◆ Text segment:
Adjust the size of computational domain by reducing the final computationa index in the direction of propagation.

Parameters

[in]	d	pointer to Data structure
[in]	dir	the direction of propagation
[in]	log_freq	the output log frequency
[in,out]	grid	pointer to array of Grid structures

Definition at line 29 of file jet_domain.c.

 {
   int i, j, k, ngh;
   int n, n_glob;
   static int first_call = 1;
   double ***pr, ***dn, dp;
 
   dn = d->Vc[RHO];
   #if HAVE_ENERGY
    pr = d->Vc[PRS];
   #else
    pr = d->Vc[RHO];
   #endif
 
   ngh = grid[dir].nghost;
 
 /* -- save original domain offsets 
       and return for the first time -- */
 
   if (first_call){
     if (dir == IDIR) {
       jd_nbeg = IBEG; jd_nend = IEND; 
       jd_npt  = NX1;  jd_ntot = NX1_TOT;
     }else if (dir == JDIR){
       jd_nbeg = JBEG; jd_nend = JEND; 
       jd_npt  = NX2;  jd_ntot = NX2_TOT;
     }else if (dir == KDIR){
       jd_nbeg = KBEG; jd_nend = KEND; 
       jd_npt  = NX3;  jd_ntot = NX3_TOT;
     }
 
     rbound = grid[dir].rbound;
     first_call = 0;
     return;
   }
 
 /* --------------------------------------
     find where grad(p) is not zero and 
     add safety guard cells 
    -------------------------------------- */
 
   n = GetRightmostIndex(dir, pr) + 2*ngh;
 
   if (n < jd_nbeg + ngh) n = jd_nbeg + ngh;
   if (n > jd_nend)       n = jd_nend;
 
   #ifdef PARALLEL
    MPI_Allreduce (&n, &n_glob, 1, MPI_INT, MPI_MAX, MPI_COMM_WORLD);
    n = n_glob;
   #endif
 
   if (g_stepNumber%log_freq==0){
 /*    print1 ("- SetJetDomain: index %d / %d\n",n,jd_nend); */
   }
 
 /* ------------------------------------------------------------------
     Change global integer variables giving the rightmost integration 
     indexes. Also, suppress the rightmost physics boundary (rbound)

◆ What is expected: Copy word for word the part of the domain-resizing text that begins at the words "Adjust the size" and stops after "of file jet_domain.c.".

◆ Data supplied:
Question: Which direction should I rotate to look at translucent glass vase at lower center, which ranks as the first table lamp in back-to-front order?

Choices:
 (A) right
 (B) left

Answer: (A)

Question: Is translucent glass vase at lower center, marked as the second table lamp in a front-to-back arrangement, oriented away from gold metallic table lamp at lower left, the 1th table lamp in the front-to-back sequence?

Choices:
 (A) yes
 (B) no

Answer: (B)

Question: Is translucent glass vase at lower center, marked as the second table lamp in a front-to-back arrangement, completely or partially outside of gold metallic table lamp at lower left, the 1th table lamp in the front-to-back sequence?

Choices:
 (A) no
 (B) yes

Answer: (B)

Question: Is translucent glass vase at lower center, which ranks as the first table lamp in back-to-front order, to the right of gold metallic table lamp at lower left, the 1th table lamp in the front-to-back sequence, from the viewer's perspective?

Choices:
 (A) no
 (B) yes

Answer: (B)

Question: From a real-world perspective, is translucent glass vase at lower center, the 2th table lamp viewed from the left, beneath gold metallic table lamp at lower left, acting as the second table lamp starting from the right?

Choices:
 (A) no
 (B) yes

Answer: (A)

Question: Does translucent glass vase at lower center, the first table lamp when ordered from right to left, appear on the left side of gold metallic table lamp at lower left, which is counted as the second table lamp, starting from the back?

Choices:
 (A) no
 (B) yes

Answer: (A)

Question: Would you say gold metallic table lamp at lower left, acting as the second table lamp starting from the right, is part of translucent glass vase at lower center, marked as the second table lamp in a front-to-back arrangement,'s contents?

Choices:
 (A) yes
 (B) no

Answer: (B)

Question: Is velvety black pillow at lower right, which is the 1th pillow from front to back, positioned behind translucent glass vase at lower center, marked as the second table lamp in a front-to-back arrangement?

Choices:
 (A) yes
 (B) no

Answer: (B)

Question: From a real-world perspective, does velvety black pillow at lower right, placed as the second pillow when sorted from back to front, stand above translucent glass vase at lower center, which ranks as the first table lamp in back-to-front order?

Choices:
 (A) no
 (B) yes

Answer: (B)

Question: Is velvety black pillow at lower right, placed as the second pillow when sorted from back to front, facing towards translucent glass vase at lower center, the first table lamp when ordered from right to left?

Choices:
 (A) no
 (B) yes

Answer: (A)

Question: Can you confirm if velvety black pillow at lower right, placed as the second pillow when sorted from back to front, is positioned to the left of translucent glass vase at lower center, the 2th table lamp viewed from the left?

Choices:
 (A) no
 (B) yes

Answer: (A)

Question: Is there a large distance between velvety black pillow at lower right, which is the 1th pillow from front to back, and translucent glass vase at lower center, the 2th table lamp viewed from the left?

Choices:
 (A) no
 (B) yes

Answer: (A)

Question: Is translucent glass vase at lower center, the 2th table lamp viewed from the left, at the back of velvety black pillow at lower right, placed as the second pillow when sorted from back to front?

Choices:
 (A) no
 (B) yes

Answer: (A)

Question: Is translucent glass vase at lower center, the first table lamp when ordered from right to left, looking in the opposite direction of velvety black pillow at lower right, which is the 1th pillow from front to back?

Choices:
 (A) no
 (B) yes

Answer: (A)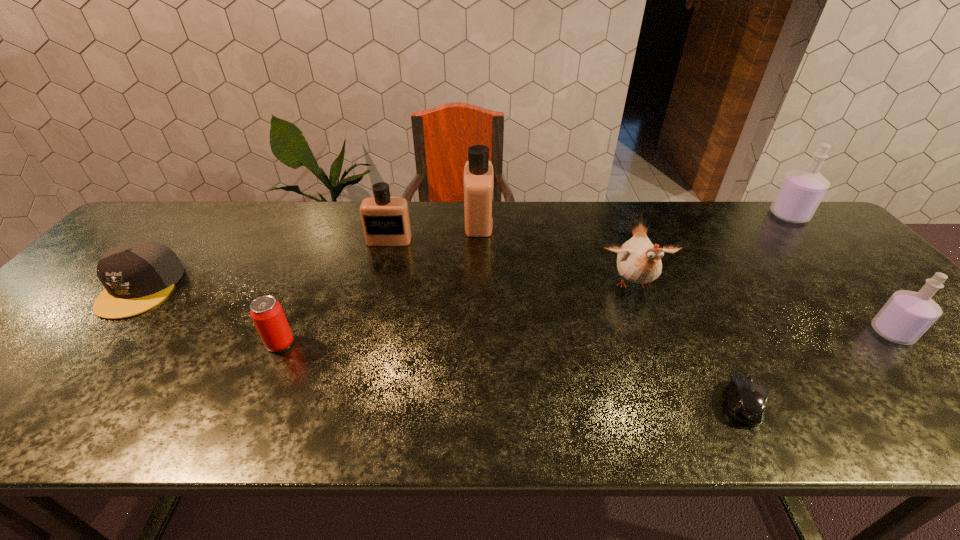
I want to click on the bigger purple perfume, so click(x=801, y=191).

This screenshot has height=540, width=960. What are the coordinates of `the fifth object from right to left` in the screenshot? It's located at (478, 171).

You are a GUI agent. You are given a task and a screenshot of the screen. Output one action in this format:
    pyautogui.click(x=<x>, y=<y>)
    Task: Click on the right beige perfume
    
    Given the screenshot: What is the action you would take?
    pyautogui.click(x=478, y=171)

You are a GUI agent. You are given a task and a screenshot of the screen. Output one action in this format:
    pyautogui.click(x=<x>, y=<y>)
    Task: Click on the bird
    This screenshot has width=960, height=540.
    Given the screenshot: What is the action you would take?
    pyautogui.click(x=639, y=261)

Identify the location of the nearest perfume. This screenshot has height=540, width=960. (907, 315).

You are a GUI agent. You are given a task and a screenshot of the screen. Output one action in this format:
    pyautogui.click(x=<x>, y=<y>)
    Task: Click on the nearer purple perfume
    This screenshot has height=540, width=960.
    Given the screenshot: What is the action you would take?
    pyautogui.click(x=907, y=315)

In order to click on the leftmost perfume in this screenshot , I will do `click(385, 220)`.

Locate an element on the screen. the third object from left to right is located at coordinates pos(385,220).

In order to click on the sixth tallest object in this screenshot , I will do `click(266, 312)`.

You are a GUI agent. You are given a task and a screenshot of the screen. Output one action in this format:
    pyautogui.click(x=<x>, y=<y>)
    Task: Click on the beer can
    
    Given the screenshot: What is the action you would take?
    pyautogui.click(x=266, y=312)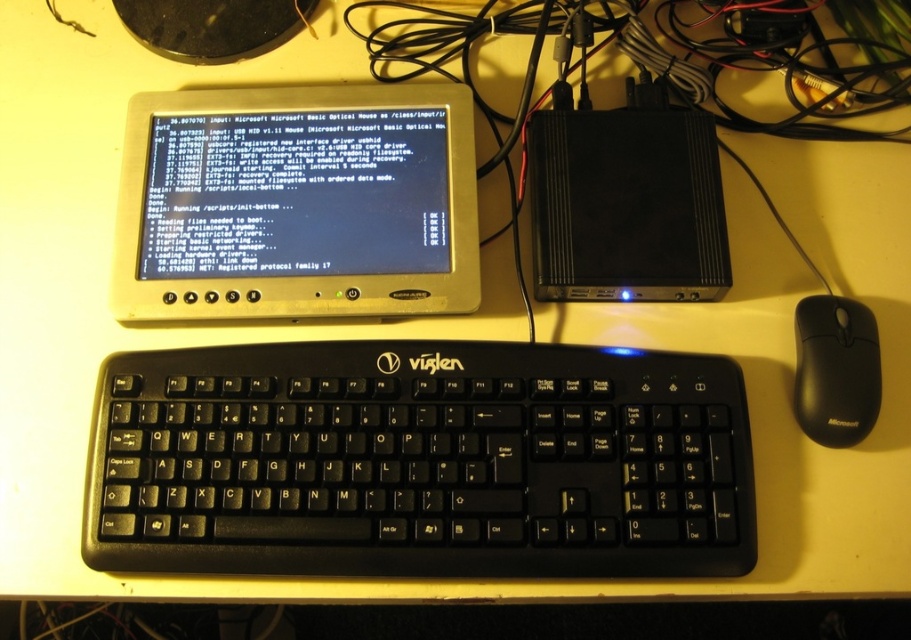
From the picture: You are sitting at a desk and want to reach for the black plastic keyboard at center and the metallic silver monitor at center. Which object is closer to your hand?

The black plastic keyboard at center is closer to the viewer than the metallic silver monitor at center, so the keyboard is closer to your hand.

You are a technician trying to connect a new cable to the black plastic keyboard at center. The cable you have is 1 meter long. The nearest available port is located at point 0.5, 0.5. Can you reach the port with the cable?

The black plastic keyboard at center is located at point (420, 461). The distance between the keyboard and the port at (455, 320) would require a cable longer than 1 meter to reach, so the cable is insufficient.

You are setting up a new workspace and want to place a small decorative item between the metallic silver monitor at center and the black plastic mouse at lower right. Based on their sizes, which object should you place closer to the edge of the desk to ensure the decorative item fits comfortably?

The metallic silver monitor at center is wider than the black plastic mouse at lower right. To ensure the decorative item fits comfortably between them, place the wider monitor closer to the edge of the desk so there is enough space for the mouse and the decorative item.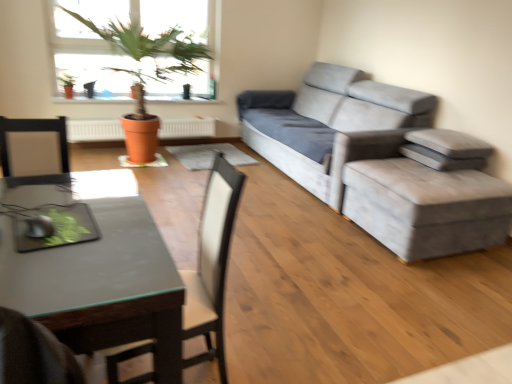
The width and height of the screenshot is (512, 384). Find the location of `free space between velvet grey stool at right and black glass desk at lower left`. free space between velvet grey stool at right and black glass desk at lower left is located at coordinates pyautogui.click(x=335, y=282).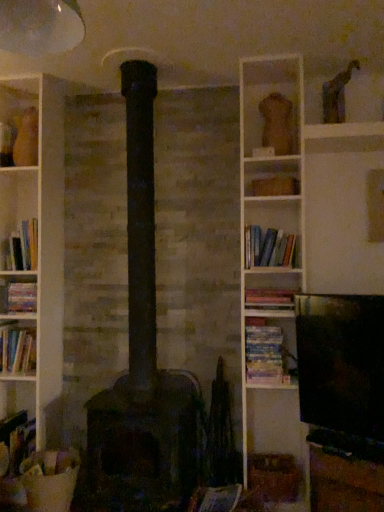
Question: Is dark gray stone stove at center looking in the opposite direction of hardcover book at left, which appears as the 3th book when viewed from the top?

Choices:
 (A) yes
 (B) no

Answer: (B)

Question: Is dark gray stone stove at center positioned beyond the bounds of hardcover book at left, which appears as the 3th book when viewed from the top?

Choices:
 (A) no
 (B) yes

Answer: (B)

Question: Is dark gray stone stove at center not close to hardcover book at left, acting as the fourth book starting from the bottom?

Choices:
 (A) no
 (B) yes

Answer: (A)

Question: Does dark gray stone stove at center have a larger size compared to hardcover book at left, which appears as the 3th book when viewed from the top?

Choices:
 (A) yes
 (B) no

Answer: (A)

Question: Is hardcover book at left, which appears as the 3th book when viewed from the top, completely or partially inside dark gray stone stove at center?

Choices:
 (A) no
 (B) yes

Answer: (A)

Question: Visually, is hardcover books at center-right, acting as the fourth book starting from the left, positioned to the left or to the right of hardcover books at left, the fifth book positioned from the right?

Choices:
 (A) left
 (B) right

Answer: (B)

Question: Considering the positions of point (256, 322) and point (29, 246), is point (256, 322) closer or farther from the camera than point (29, 246)?

Choices:
 (A) closer
 (B) farther

Answer: (A)

Question: From the image's perspective, is hardcover books at center-right, acting as the fourth book starting from the left, above or below hardcover books at left, which is the 6th book in bottom-to-top order?

Choices:
 (A) above
 (B) below

Answer: (B)

Question: In terms of size, does hardcover books at center-right, acting as the fourth book starting from the left, appear bigger or smaller than hardcover books at left, the 2th book in the left-to-right sequence?

Choices:
 (A) big
 (B) small

Answer: (B)

Question: Is point (317, 458) closer or farther from the camera than point (24, 289)?

Choices:
 (A) closer
 (B) farther

Answer: (A)

Question: Is wooden at center, the first shelf from the right, to the left or to the right of hardcover book at left, which appears as the 3th book when viewed from the top, in the image?

Choices:
 (A) left
 (B) right

Answer: (B)

Question: Considering their positions, is wooden at center, which is counted as the 2th shelf, starting from the top, located in front of or behind hardcover book at left, acting as the 4th book starting from the right?

Choices:
 (A) behind
 (B) front

Answer: (B)

Question: From the image's perspective, is wooden at center, which is counted as the 2th shelf, starting from the top, above or below hardcover book at left, which appears as the 3th book when viewed from the top?

Choices:
 (A) below
 (B) above

Answer: (A)

Question: Considering the positions of dark gray stone stove at center and wooden at center, which is the first shelf in bottom-to-top order, in the image, is dark gray stone stove at center wider or thinner than wooden at center, which is the first shelf in bottom-to-top order,?

Choices:
 (A) wide
 (B) thin

Answer: (B)

Question: In terms of size, does dark gray stone stove at center appear bigger or smaller than wooden at center, marked as the second shelf in a left-to-right arrangement?

Choices:
 (A) big
 (B) small

Answer: (B)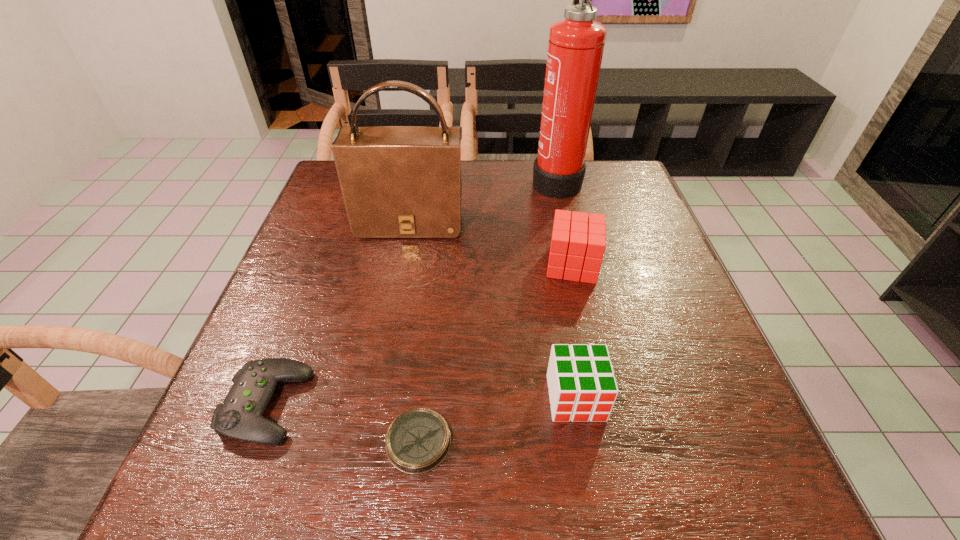
I want to click on free space located 0.200m on the front-facing side of the fire extinguisher, so click(x=463, y=180).

Locate an element on the screen. Image resolution: width=960 pixels, height=540 pixels. blank space located on the front-facing side of the fire extinguisher is located at coordinates (428, 180).

Identify the location of vacant area located on the front-facing side of the fire extinguisher. This screenshot has width=960, height=540. (472, 180).

Where is `free location located on the front flap of the fifth nearest object`? free location located on the front flap of the fifth nearest object is located at coordinates (402, 266).

Find the location of a particular element. The image size is (960, 540). blank space located on the back of the fourth shortest object is located at coordinates click(x=556, y=190).

Find the location of `free space located on the red face of the fourth tallest object`. free space located on the red face of the fourth tallest object is located at coordinates (594, 504).

The width and height of the screenshot is (960, 540). In order to click on vacant space located on the right of the control in this screenshot , I will do `click(339, 406)`.

Locate an element on the screen. The height and width of the screenshot is (540, 960). vacant space located on the left of the compass is located at coordinates pyautogui.click(x=281, y=442).

Locate an element on the screen. object that is at the far edge is located at coordinates [575, 49].

Find the location of a particular element. The image size is (960, 540). object present at the near edge is located at coordinates (418, 440).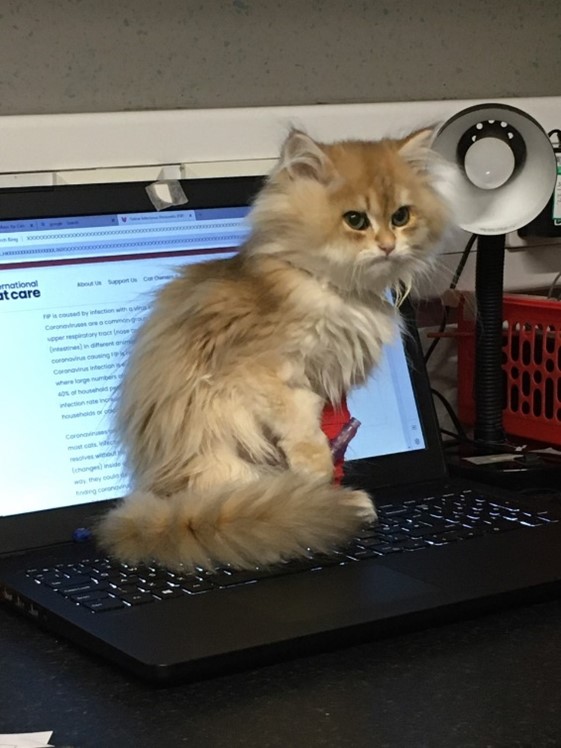
At what (x,y) coordinates should I click in order to perform the action: click on red radiator panel. Please return your answer as a coordinate pair (x, y). Looking at the image, I should click on (542, 370).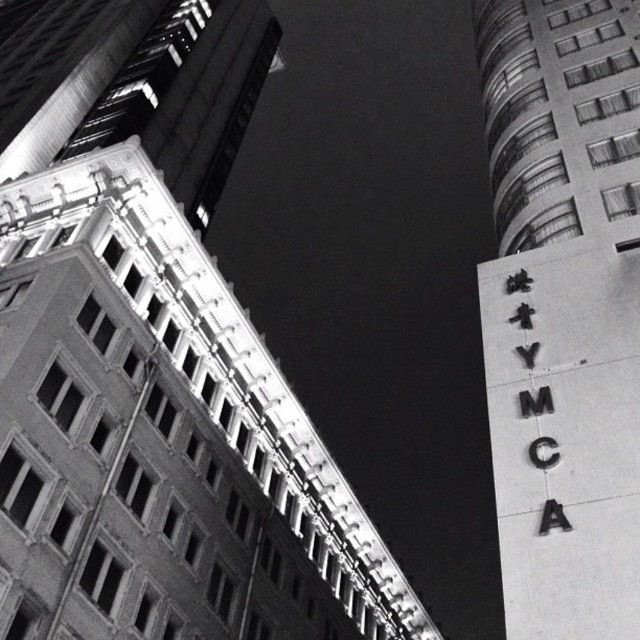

◆ Exercise answer:
Adjust the size of computational domain by reducing the final computationa index in the direction of propagation.

Parameters

[in]	d	pointer to Data structure
[in]	dir	the direction of propagation
[in]	log_freq	the output log frequency
[in,out]	grid	pointer to array of Grid structures

Definition at line 29 of file jet_domain.c.